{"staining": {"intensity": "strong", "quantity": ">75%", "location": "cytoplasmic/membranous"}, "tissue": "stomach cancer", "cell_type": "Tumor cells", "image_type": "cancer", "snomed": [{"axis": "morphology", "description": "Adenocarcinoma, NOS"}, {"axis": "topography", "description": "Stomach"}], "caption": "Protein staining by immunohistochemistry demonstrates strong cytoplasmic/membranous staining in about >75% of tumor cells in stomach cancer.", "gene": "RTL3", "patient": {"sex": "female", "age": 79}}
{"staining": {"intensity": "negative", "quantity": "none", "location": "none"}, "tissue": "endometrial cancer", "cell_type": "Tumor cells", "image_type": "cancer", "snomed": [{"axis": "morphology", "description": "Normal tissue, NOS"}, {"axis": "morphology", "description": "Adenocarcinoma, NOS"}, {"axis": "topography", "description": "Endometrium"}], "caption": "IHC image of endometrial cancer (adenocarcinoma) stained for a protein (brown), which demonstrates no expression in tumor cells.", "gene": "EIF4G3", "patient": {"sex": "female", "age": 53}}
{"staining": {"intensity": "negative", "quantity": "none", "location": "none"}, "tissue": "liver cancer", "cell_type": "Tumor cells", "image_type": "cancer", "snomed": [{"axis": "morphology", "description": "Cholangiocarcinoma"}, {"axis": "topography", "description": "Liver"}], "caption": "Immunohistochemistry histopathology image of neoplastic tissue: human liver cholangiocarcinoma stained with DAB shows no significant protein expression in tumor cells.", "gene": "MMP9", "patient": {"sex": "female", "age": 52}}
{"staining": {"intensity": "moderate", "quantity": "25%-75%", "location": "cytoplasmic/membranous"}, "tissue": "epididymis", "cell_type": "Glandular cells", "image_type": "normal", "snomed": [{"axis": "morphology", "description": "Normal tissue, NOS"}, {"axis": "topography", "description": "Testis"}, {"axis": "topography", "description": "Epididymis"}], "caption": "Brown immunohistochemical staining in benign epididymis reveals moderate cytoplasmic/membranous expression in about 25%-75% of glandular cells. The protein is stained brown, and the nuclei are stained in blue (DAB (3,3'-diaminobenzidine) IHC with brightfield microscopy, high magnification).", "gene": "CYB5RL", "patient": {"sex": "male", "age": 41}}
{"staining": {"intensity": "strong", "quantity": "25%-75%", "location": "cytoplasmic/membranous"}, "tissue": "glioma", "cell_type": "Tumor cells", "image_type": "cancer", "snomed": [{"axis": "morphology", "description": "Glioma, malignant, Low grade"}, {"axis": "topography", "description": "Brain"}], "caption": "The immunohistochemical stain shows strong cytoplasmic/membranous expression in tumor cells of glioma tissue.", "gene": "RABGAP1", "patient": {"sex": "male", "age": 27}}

___

• Exercise details: Your task is to reproduce all the data exactly as shown.

• Exercise output:
{"staining": {"intensity": "strong", "quantity": ">75%", "location": "cytoplasmic/membranous"}, "tissue": "stomach cancer", "cell_type": "Tumor cells", "image_type": "cancer", "snomed": [{"axis": "morphology", "description": "Adenocarcinoma, NOS"}, {"axis": "topography", "description": "Stomach"}], "caption": "Protein staining by immunohistochemistry demonstrates strong cytoplasmic/membranous staining in about >75% of tumor cells in stomach cancer.", "gene": "RTL3", "patient": {"sex": "female", "age": 79}}
{"staining": {"intensity": "negative", "quantity": "none", "location": "none"}, "tissue": "endometrial cancer", "cell_type": "Tumor cells", "image_type": "cancer", "snomed": [{"axis": "morphology", "description": "Normal tissue, NOS"}, {"axis": "morphology", "description": "Adenocarcinoma, NOS"}, {"axis": "topography", "description": "Endometrium"}], "caption": "IHC image of endometrial cancer (adenocarcinoma) stained for a protein (brown), which demonstrates no expression in tumor cells.", "gene": "EIF4G3", "patient": {"sex": "female", "age": 53}}
{"staining": {"intensity": "negative", "quantity": "none", "location": "none"}, "tissue": "liver cancer", "cell_type": "Tumor cells", "image_type": "cancer", "snomed": [{"axis": "morphology", "description": "Cholangiocarcinoma"}, {"axis": "topography", "description": "Liver"}], "caption": "Immunohistochemistry histopathology image of neoplastic tissue: human liver cholangiocarcinoma stained with DAB shows no significant protein expression in tumor cells.", "gene": "MMP9", "patient": {"sex": "female", "age": 52}}
{"staining": {"intensity": "moderate", "quantity": "25%-75%", "location": "cytoplasmic/membranous"}, "tissue": "epididymis", "cell_type": "Glandular cells", "image_type": "normal", "snomed": [{"axis": "morphology", "description": "Normal tissue, NOS"}, {"axis": "topography", "description": "Testis"}, {"axis": "topography", "description": "Epididymis"}], "caption": "Brown immunohistochemical staining in benign epididymis reveals moderate cytoplasmic/membranous expression in about 25%-75% of glandular cells. The protein is stained brown, and the nuclei are stained in blue (DAB (3,3'-diaminobenzidine) IHC with brightfield microscopy, high magnification).", "gene": "CYB5RL", "patient": {"sex": "male", "age": 41}}
{"staining": {"intensity": "strong", "quantity": "25%-75%", "location": "cytoplasmic/membranous"}, "tissue": "glioma", "cell_type": "Tumor cells", "image_type": "cancer", "snomed": [{"axis": "morphology", "description": "Glioma, malignant, Low grade"}, {"axis": "topography", "description": "Brain"}], "caption": "The immunohistochemical stain shows strong cytoplasmic/membranous expression in tumor cells of glioma tissue.", "gene": "RABGAP1", "patient": {"sex": "male", "age": 27}}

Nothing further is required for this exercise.